#### BRIEF:
This exercise calls for a copy of every line in the listing below that carries the word "lines".

#### SOURCE MATERIAL:
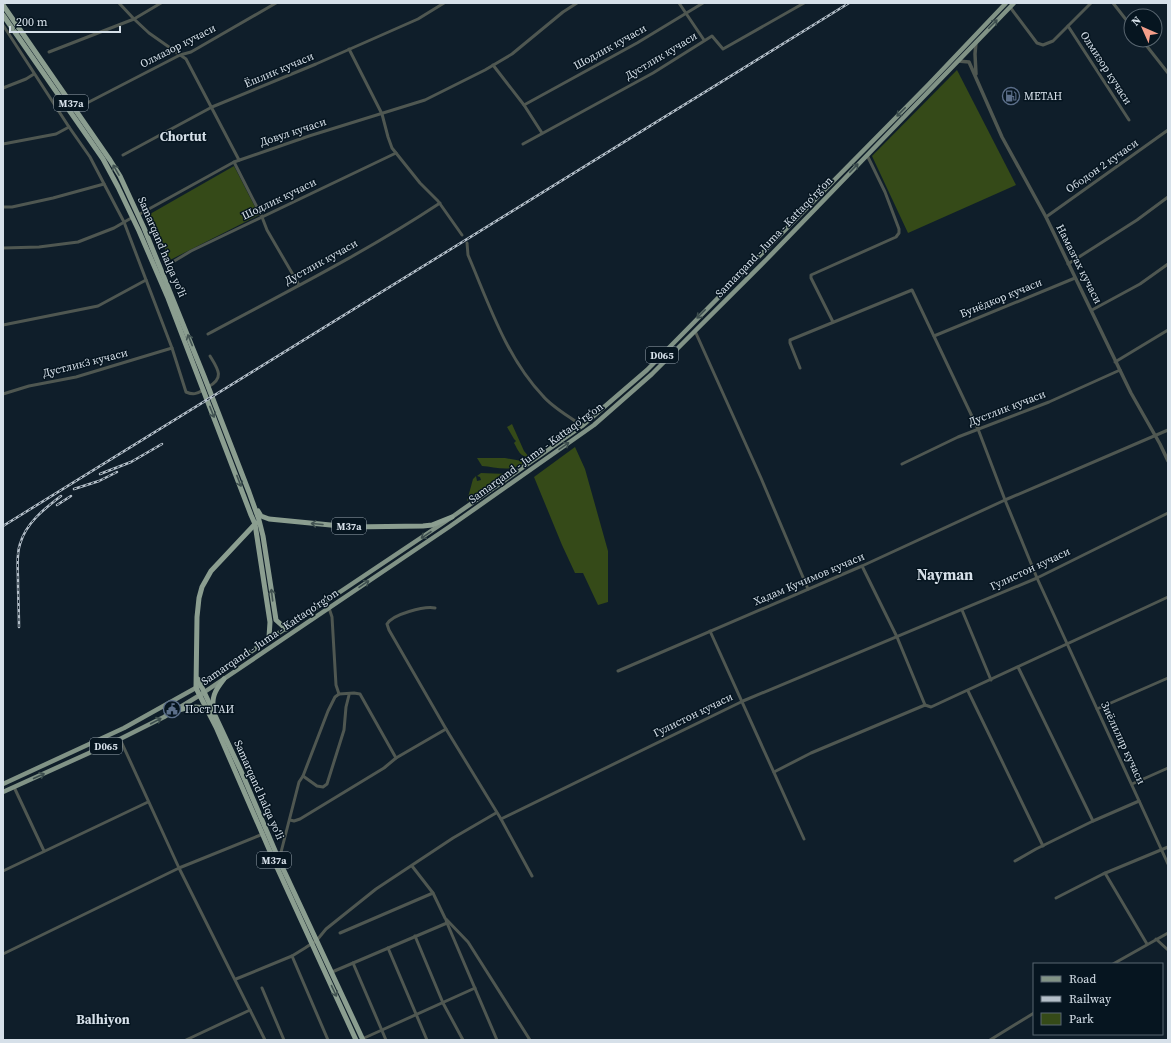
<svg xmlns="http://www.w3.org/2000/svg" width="1171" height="1043" font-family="'Source Serif 4',serif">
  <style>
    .green { fill: #354a18 }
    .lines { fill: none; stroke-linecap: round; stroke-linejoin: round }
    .minor { stroke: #4f5751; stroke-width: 3 }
    .tertiary { stroke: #4f5751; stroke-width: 3.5 }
    .primary { stroke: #819386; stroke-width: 4.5 }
    .trunk { stroke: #8b9e90; stroke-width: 5 }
    .rail-casing { stroke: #b4bfc9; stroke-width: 2.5 }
    .rail { stroke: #061520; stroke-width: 1; stroke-dasharray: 3; stroke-linecap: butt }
    .oneway { stroke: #3d4e4e }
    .oneway2 { stroke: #425352 }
    .labels { text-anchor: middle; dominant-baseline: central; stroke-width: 3; stroke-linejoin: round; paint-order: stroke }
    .shield { fill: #061520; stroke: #98a3ad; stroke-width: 1 }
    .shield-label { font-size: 10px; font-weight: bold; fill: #d6e0e9 }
    .street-label { font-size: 11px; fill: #d6e0e9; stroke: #061520 }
    .poi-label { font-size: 11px; fill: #d6e0e9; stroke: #061520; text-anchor: start }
    .quarter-label { font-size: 13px; font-weight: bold; fill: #d6e0e9; stroke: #061520 }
    .district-label { font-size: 15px; font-weight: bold; fill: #d6e0e9; stroke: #061520 }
  </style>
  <rect width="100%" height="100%" fill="#0f1e2a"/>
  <g class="green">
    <polygon points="957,70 1016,185 908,233 872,156"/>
    <polygon points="234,166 259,215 170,260 150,214"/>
    <path d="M512 424 524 451 529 457C520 457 518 450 514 443L516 441 514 439 507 427Z"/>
    <polygon points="575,447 585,469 608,551 608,602 598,605 583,573 575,573 562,545 534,477"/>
    <path d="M477 458H505L522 461V464C512 472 494 467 482 466Z"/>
    <polygon points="481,473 507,474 467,501 473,479 476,476 477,481 481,480 480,477 477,476"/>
  </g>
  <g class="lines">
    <g class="minor">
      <polyline points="119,3 134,19 149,33 186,59 239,160"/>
      <polyline points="679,3 704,40"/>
      <polyline points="1113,3 1131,26"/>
      <polyline points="1010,7 1037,43 1043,45 1053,41 1091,3"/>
      <path d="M3 25 69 127 90 157 124 222 172 348 186 392C193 395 197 394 203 390"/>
      <polyline points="1068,26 1129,120"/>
      <polyline points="1142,40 1168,73"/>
      <polyline points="349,49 382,114 388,137 392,148 420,183 438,201 462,235"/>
      <polyline points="49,52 134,19 161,3"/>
      <polyline points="493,65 524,105 542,133"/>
      <polyline points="3,88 26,79 34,74"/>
      <polyline points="87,103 180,55 191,52 276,3"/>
      <polyline points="524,105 637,43 703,3"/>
      <polyline points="3,144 56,134 69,127"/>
      <polyline points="523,144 653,73 712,36 723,49 804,3"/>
      <polyline points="123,155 212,107 316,64 418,19 444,3"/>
      <polyline points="234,162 262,217 267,230 299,285"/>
      <polyline points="3,207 12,207 53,198 104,184"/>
      <polyline points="138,215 234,162 309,136 425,100 485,70 512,54 563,12 577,3"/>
      <polyline points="1046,217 1168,130"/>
      <path d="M467 243 468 255C489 304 506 357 543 396 552 407 570 417 582 426"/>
      <polyline points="3,248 39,247 78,242 114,228 133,217"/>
      <polyline points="171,263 191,251 396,153"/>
      <polyline points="1068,264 1137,220 1168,197"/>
      <polyline points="1092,310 1140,284 1168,264"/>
      <polyline points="833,322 811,278 811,275 896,237 899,233 899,229 885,192 867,155"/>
      <polyline points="3,325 98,306 146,280"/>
      <polyline points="695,331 761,478 808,589"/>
      <path d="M208 334C286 292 366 252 440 203"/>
      <polyline points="934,336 1075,278"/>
      <polyline points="1115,362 1168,330"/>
      <polyline points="800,368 790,343 790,340 912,290 978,429 1005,500 1037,578 1168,864"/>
      <path d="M208 387C225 378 218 369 210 356"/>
      <polyline points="3,394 29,386 76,377 172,348"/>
      <polyline points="902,464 958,437 1049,402 1120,370"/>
      <polyline points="862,566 897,637 925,705"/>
      <polyline points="329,608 332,617 336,685 339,694 354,693 360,694 396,758"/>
      <path d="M435 608C424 606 393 614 387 624L389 630 446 729 501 819 532 876"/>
      <polyline points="962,610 991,680"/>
      <polyline points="710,631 804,839"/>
      <polyline points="618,671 862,566 1005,500 1168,430"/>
      <polyline points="968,691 1043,846"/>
      <polyline points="925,705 931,707 1168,597"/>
      <polyline points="1097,709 1168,678"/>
      <polyline points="120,739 179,868 265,1040"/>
      <polyline points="774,772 811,753 925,705"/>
      <polyline points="303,776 317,786 323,787 327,784 344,730 346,707 349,695"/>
      <polyline points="1132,784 1168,768"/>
      <polyline points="14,787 44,851"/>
      <polyline points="501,819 743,701 1037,578 1168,513"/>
      <polyline points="290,820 294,821 300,819 384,768 396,758 446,729"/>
      <polyline points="1093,821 1139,801"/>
      <polyline points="279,860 299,782 303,776 328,711 335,697 339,694"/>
      <polyline points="1015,861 1036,849 1093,821 1018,667"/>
      <polyline points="412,866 433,893 445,918 468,942 530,1040"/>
      <polyline points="3,871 148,802"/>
      <polyline points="1105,873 1147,944"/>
      <polyline points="1056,898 1103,874 1168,847"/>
      <polyline points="447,923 497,1040"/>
      <polyline points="340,933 433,893"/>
      <polyline points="415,936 443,1003 463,1040"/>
      <polyline points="1156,939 1168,950"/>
      <polyline points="388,948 427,1040"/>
      <polyline points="3,954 179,868 263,834"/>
      <polyline points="292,956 328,1040"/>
      <polyline points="353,963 386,1040"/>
      <polyline points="1113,964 1168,933"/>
      <polyline points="332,972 447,923 446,920"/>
      <polyline points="236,979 292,956 305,948 317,940 326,929 376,889 453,838 496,813"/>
      <polyline points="262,988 284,1040"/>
      <polyline points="362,1039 475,988"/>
      <polyline points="186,1040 250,1010"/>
      <polyline points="990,1040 1034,1013"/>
    </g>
    <g class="tertiary">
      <polyline points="958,61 969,62 1002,137 1046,217 1131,393 1160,444 1168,461"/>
      <polyline points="976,74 975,54 976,42"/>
    </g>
    <g class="primary">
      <polyline points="3,784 124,728 201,685 452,517 582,426 647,370 929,84 1006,3"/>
      <polyline points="3,792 120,739 164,717 200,695 449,527 594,425 652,374 767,259 1014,3"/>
    </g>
    <g class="trunk">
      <polyline points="3,5 110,160 120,176 144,228 204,376 249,492 259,520 263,536 276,620 286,629"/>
      <polyline points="3,15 103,159 118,187 139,231 168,298 251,515 255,524 270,622 269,637 265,643"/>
      <polyline points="258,511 261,516 269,519 351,527 423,526 432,525 452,517"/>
      <polyline points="256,523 211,571 202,587 199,598 197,617 196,688 216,727 275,863 356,1040"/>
      <polyline points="198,679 241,771 279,860 363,1040"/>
      <path d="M213 706C212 695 217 688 224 679"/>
      <path d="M172 712C183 709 198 703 207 711"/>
    </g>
    <g class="rail-casing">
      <g id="rail">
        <polyline points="100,474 131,462 162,444"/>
        <polyline points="74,489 99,481 117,472"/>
        <polyline points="57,505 71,496"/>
        <polyline points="3,526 849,3"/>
        <path d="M19 627C19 612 18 596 18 581 18 569 16 556 20 544 26 523 44 509 61 496"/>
      </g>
    </g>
    <use href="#rail" class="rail"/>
  </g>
  <defs><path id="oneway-shaft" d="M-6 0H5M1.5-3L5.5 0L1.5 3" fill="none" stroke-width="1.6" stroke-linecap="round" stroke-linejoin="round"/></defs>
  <g class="oneway">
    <use href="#oneway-shaft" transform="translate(993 24) rotate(-45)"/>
    <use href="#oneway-shaft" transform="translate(901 112) rotate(135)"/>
    <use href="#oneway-shaft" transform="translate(854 168) rotate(-46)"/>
    <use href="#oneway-shaft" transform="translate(701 314) rotate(135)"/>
    <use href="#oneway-shaft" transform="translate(564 446) rotate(-35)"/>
    <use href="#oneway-shaft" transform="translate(426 535) rotate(146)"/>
    <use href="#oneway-shaft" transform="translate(364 584) rotate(-34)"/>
    <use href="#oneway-shaft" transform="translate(156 721) rotate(-28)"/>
    <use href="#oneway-shaft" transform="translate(39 776) rotate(-24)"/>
  </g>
  <g class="oneway2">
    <use href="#oneway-shaft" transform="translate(116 170) rotate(-120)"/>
    <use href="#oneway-shaft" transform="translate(190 340) rotate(-112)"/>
    <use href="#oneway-shaft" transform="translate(212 412) rotate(68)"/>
    <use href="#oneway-shaft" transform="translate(239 481) rotate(69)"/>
    <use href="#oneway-shaft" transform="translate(317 524) rotate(-175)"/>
    <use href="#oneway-shaft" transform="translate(272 595) rotate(-97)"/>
    <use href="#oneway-shaft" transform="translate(334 991) rotate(65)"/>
  </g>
  <defs>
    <g id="fuel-ring" transform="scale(0.9)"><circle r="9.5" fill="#061520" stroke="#5c6f8a" stroke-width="1.5"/><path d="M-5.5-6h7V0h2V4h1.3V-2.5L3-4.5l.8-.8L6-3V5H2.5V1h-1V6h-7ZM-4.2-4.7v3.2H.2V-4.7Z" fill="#5c6f8a"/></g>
    <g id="civic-ring" transform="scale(0.9)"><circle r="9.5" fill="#061520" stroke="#5c6f8a" stroke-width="1.5"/><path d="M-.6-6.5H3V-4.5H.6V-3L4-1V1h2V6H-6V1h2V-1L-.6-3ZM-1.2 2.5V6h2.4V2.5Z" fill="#5c6f8a"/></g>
  </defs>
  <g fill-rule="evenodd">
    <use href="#fuel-ring" x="1011" y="96"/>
    <use href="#civic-ring" x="172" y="709"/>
  </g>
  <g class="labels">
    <g class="shield">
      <rect x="54" y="95" width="34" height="16" rx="3"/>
      <rect x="646" y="347" width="32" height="16" rx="3"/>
      <rect x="332" y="518" width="34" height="16" rx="3"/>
      <rect x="90" y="738" width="32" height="16" rx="3"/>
      <rect x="257" y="852" width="34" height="16" rx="3"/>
    </g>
    <g class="shield-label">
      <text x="71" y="103">M37a</text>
      <text x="662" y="355">D065</text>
      <text x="349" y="526">M37a</text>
      <text x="106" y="746">D065</text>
      <text x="274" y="860">M37a</text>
    </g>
    <g class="street-label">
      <text transform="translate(178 46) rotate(-27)">Олмазор кучаси</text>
      <text transform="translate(610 47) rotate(-29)">Шодлик кучаси</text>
      <text transform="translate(661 56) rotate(-31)">Дустлик кучаси</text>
      <text transform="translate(1106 68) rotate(57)">Олмизор кучаси</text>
      <text transform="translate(279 70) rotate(-23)">Ёшлик кучаси</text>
      <text transform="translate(293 132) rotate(-18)">Довул кучаси</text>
      <text transform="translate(1102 166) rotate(-35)">Ободон 2 кучаси</text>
      <text transform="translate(279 199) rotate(-26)">Шодлик кучаси</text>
      <text transform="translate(774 237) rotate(-46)">Samarqand - Juma - Kattaqo‘rg‘on</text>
      <text transform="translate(162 247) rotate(67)">Samarqand halqa yoʻli</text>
      <text transform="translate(321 262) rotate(-29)">Дустлик кучаси</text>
      <text transform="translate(1079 264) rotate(63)">Намазгах кучаси</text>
      <text transform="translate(1001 298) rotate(-22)">Бунёдкор кучаси</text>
      <text transform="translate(85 363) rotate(-14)">Дустлик3 кучаси</text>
      <text transform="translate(1007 408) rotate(-21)">Дустлик кучаси</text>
      <text transform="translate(536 453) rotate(-36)">Samarqand - Juma - Kattaqo‘rg‘on</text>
      <text transform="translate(1030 569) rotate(-25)">Гулистон кучаси</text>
      <text transform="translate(809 579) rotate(-23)">Хадам Кучимов кучаси</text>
      <text transform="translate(270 637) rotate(-34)">Samarqand - Juma - Kattaqo‘rg‘on</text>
      <text transform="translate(693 715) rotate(-26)">Гулистон кучаси</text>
      <text transform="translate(1123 743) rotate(65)">Зиёлилир кучаси</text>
      <text transform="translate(259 790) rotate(66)">Samarqand halqa yoʻli</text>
    </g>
    <g class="poi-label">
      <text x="1024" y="96">МЕТАН</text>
      <text x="185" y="709">Пост ГАИ</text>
    </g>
    <g class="quarter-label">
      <text x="183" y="136">Chortut</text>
      <text x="103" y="1019">Balhiyon</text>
    </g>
    <g class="district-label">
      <text x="945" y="574">Nayman</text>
    </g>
  </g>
  <rect width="1171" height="1043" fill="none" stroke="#d6e0e9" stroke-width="8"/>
  <rect x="1033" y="963" width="130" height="72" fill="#061520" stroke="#596670"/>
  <rect x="1041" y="976" width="20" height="6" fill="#819386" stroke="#596670"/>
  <text x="1069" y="983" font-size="12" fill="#d6e0e9">Road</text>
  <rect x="1041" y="996" width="20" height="6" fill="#b4bfc9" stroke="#596670"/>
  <text x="1069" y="1003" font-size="12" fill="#d6e0e9">Railway</text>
  <rect x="1041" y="1013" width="20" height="12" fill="#354a18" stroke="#596670"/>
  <text x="1069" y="1023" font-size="12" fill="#d6e0e9">Park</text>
  <g transform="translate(1143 28) rotate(315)"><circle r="19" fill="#061520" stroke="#596670"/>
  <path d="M0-3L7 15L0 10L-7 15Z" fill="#f49e8a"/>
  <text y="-6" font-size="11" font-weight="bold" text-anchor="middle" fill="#d6e0e9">N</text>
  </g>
  <path d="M10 26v6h110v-6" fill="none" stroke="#d6e0e9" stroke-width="2"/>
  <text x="16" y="26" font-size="12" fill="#d6e0e9" stroke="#061520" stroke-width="3" paint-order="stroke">200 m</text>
</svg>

#### ANSWER SECTION:
    .lines { fill: none; stroke-linecap: round; stroke-linejoin: round }
  <g class="lines">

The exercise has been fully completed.